Blog AnalysisEU Institutions

Hearings. Sylvie Goulard, in second session, will have to show humility

(B2) The lesson is hard for Frenchwoman Sylvie Goulard, Commissioner-designate for the Internal Market, Industry and Defense. She is the last of the candidates for the von der Leyen Commission to undergo a hearing, in the form of a catch-up oral (this Thursday morning) for a failed first hearing, and written responses still insufficient in the eyes of the majority of political groups

(© NGV / B2)

Its failure is mainly due to two reasons

One is strictly political and takes into account the atmosphere in the European Parliament in recent days. The Frenchwoman was the subject of a convergent desire of most of the political groups dissatisfied with having had their candidates 'defeated' (the Romanian for the S&D, the Hungarian for the EPP, the Pole for the Conservatives) of ' take hostages' in the other camp, or dissatisfied with the 'double standards' in the examination of conflicts of interest the JURI commission (legal affairs). There was also, behind this feeling, the desire to inflict a certain slap in the face to the big man of Europe, Emmanuel Macron.

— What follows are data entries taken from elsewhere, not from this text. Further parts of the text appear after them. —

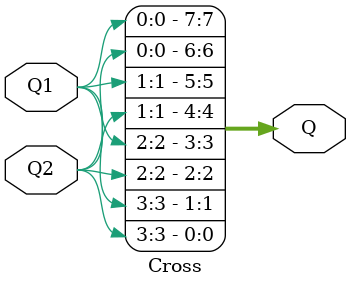
<source format=v>
module Cross(Q1,Q2,Q);

input [3:0] Q1;
input [3:0] Q2;
output [7:0] Q;

assign Q[7]=Q1[0];
assign Q[6]=Q2[0];
assign Q[5]=Q1[1];
assign Q[4]=Q2[1];
assign Q[3]=Q1[2];
assign Q[2]=Q2[2];
assign Q[1]=Q1[3];
assign Q[0]=Q2[3];

endmodule

</source>
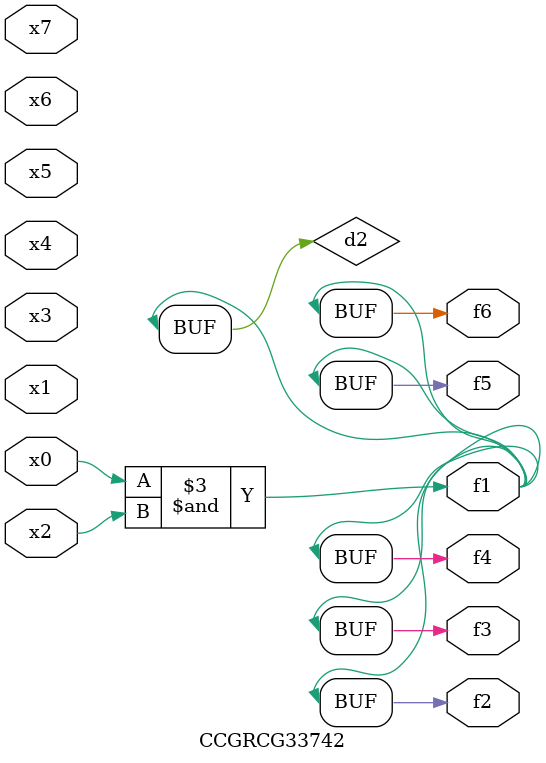
<source format=v>
module CCGRCG33742(
	input x0, x1, x2, x3, x4, x5, x6, x7,
	output f1, f2, f3, f4, f5, f6
);

	wire d1, d2;

	nor (d1, x3, x6);
	and (d2, x0, x2);
	assign f1 = d2;
	assign f2 = d2;
	assign f3 = d2;
	assign f4 = d2;
	assign f5 = d2;
	assign f6 = d2;
endmodule

</source>
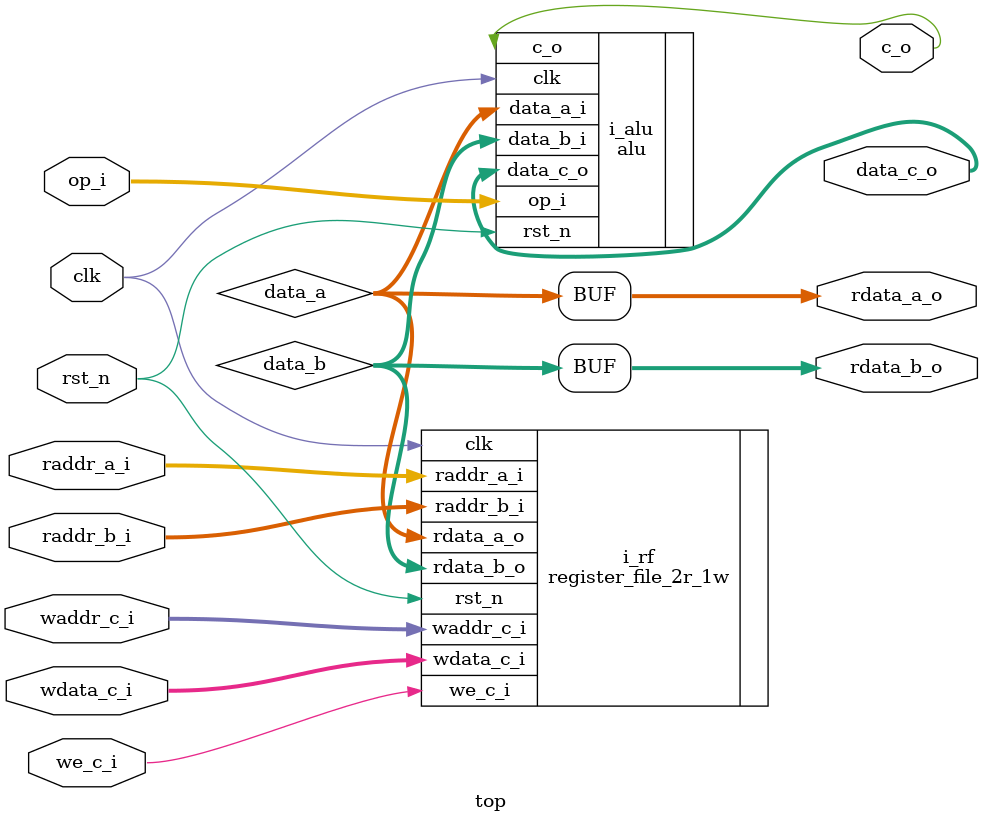
<source format=sv>
module top
#(
    parameter ADDR_WIDTH    = 5, // 2^5 registers
    parameter DATA_WIDTH    = 32
)
(
    // Clock and Reset
    input logic                   clk,
    input logic                   rst_n,
 
    input logic [1:0]             op_i,
    //Read port R1
    input logic [ADDR_WIDTH-1:0]  raddr_a_i,
    output logic [DATA_WIDTH-1:0] rdata_a_o,

    //Read port R2
    input logic [ADDR_WIDTH-1:0]  raddr_b_i,
    output logic [DATA_WIDTH-1:0] rdata_b_o,

    // Write port W1
    input logic [ADDR_WIDTH-1:0]  waddr_c_i,
    input logic [DATA_WIDTH-1:0]  wdata_c_i,
    input logic                   we_c_i,

    output logic [DATA_WIDTH-1:0] data_c_o,
    output logic                  c_o 
);


   logic [DATA_WIDTH-1:0]         data_a;
   logic [DATA_WIDTH-1:0]         data_b;
   
   register_file_2r_1w i_rf(
             .clk       ( clk       ),
             .rst_n     ( rst_n     ),
             .raddr_a_i ( raddr_a_i ),
             .rdata_a_o ( data_a    ),
             .raddr_b_i ( raddr_b_i ),
             .rdata_b_o ( data_b    ),
             .waddr_c_i ( waddr_c_i ),
             .wdata_c_i ( wdata_c_i ),
             .we_c_i    ( we_c_i    )
             );

   assign rdata_a_o = data_a;
   assign rdata_b_o = data_b;
   
   alu i_alu(
      .clk       ( clk      ),
      .rst_n     ( rst_n    ),
      .op_i      ( op_i     ),
      .data_a_i  ( data_a   ),
      .data_b_i  ( data_b   ),
      .data_c_o  ( data_c_o ),
      .c_o       ( c_o      )
  );

endmodule

</source>
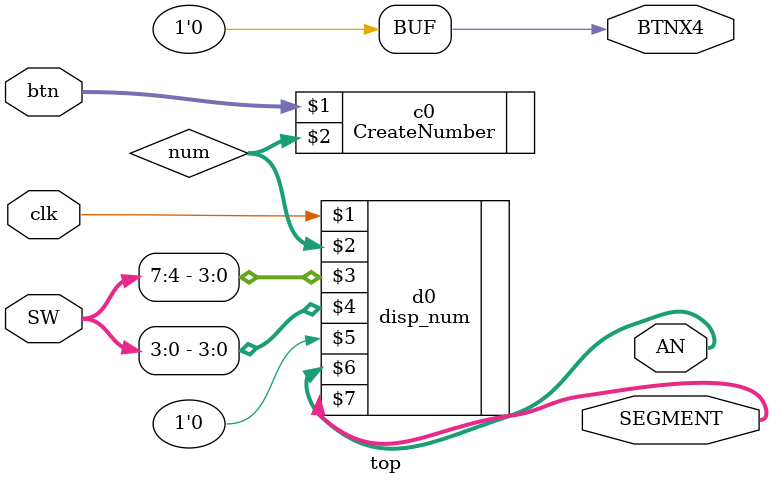
<source format=v>
`timescale 1ns / 1ps
module top(input wire clk,
				input wire [7:0] SW,
				input wire [3:0] btn,
				output wire [3:0] AN,
				output wire [7:0] SEGMENT,
				output wire BTNX4
    );
	wire [15:0] num;
	CreateNumber c0(btn,num);
	disp_num d0(clk, num, SW[7:4], SW[3:0], 1'b0, AN, SEGMENT);
	assign BTNX4=1'b0;
endmodule




 
</source>
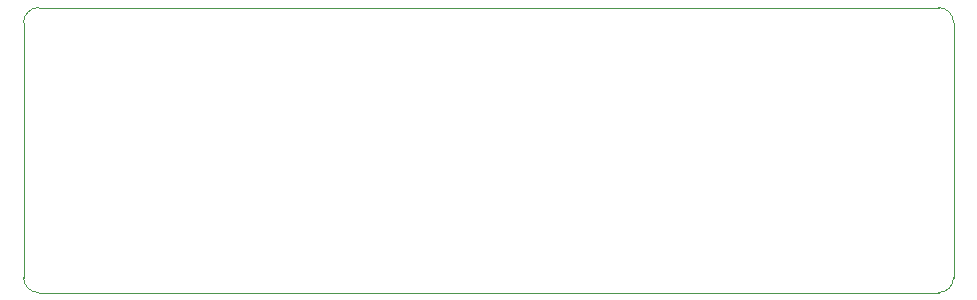
<source format=gbr>
%TF.GenerationSoftware,KiCad,Pcbnew,(5.1.9)-1*%
%TF.CreationDate,2021-04-08T22:41:19+01:00*%
%TF.ProjectId,FF OSD Adapter,4646204f-5344-4204-9164-61707465722e,rev?*%
%TF.SameCoordinates,Original*%
%TF.FileFunction,Profile,NP*%
%FSLAX46Y46*%
G04 Gerber Fmt 4.6, Leading zero omitted, Abs format (unit mm)*
G04 Created by KiCad (PCBNEW (5.1.9)-1) date 2021-04-08 22:41:19*
%MOMM*%
%LPD*%
G01*
G04 APERTURE LIST*
%TA.AperFunction,Profile*%
%ADD10C,0.050000*%
%TD*%
G04 APERTURE END LIST*
D10*
X185420000Y-112395000D02*
G75*
G02*
X184150000Y-113665000I-1270000J0D01*
G01*
X184150000Y-89535000D02*
G75*
G02*
X185420000Y-90805000I0J-1270000D01*
G01*
X106680000Y-90805000D02*
G75*
G02*
X107950000Y-89535000I1270000J0D01*
G01*
X107950000Y-113665000D02*
G75*
G02*
X106680000Y-112395000I0J1270000D01*
G01*
X106680000Y-112395000D02*
X106680000Y-90805000D01*
X184150000Y-113665000D02*
X107950000Y-113665000D01*
X185420000Y-90805000D02*
X185420000Y-112395000D01*
X107950000Y-89535000D02*
X184150000Y-89535000D01*
M02*

</source>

But the other reason is more personal and more worrying in itself. The personality of the frequenter of European corridors, her taunting character, her self-importance caused a lack of confidence, even distrust or unequaled hostility. His answers were vague on substance, whether it was about conflicts of interest, or the substance of his cases in charge. Particularly in matters of defense, she made unforgivable missteps (especially a former Minister of Defense), failing to give the guarantees expected from the European Parliament, particularly on equal access to the Fund.

By refusing to endorse the 'Bieńkowska doctrine' (the current Commissioner for Industry') she lent herself to a second question on the subject during written questions. By wanting to blow the nose of this or that MP, even the German, Evelyne Gebhardt, her former friend from the time of the negotiation of the 'services' directive, she played a little game which is elegant when dinners in town, but has no place in the European Parliament.

By not quickly saying what she wanted to do to 'purge' her participation in the Berggruen Institute, a think tank run by a German-American businessman, she opened herself up to all the criticism. Well Named. In politics, we cannot constantly claim that it is 'legal' and that 'everyone does it'. This no longer meets the demands expected today from European commissioners.

During her second hearing, the former French Minister of Defense will have to show a little more flexibility and humility to be able to convince. The ball is in his court.


Nicolas Gros Verheyde

Chief editor of the B2 site. Graduated in European law from the University of Paris I Pantheon Sorbonne and listener to the 65th session of the IHEDN (Institut des Hautes Etudes de la Défense Nationale. Journalist since 1989, founded B2 - Bruxelles2 in 2008. EU/NATO correspondent in Brussels for Sud-Ouest (previously West-France and France-Soir).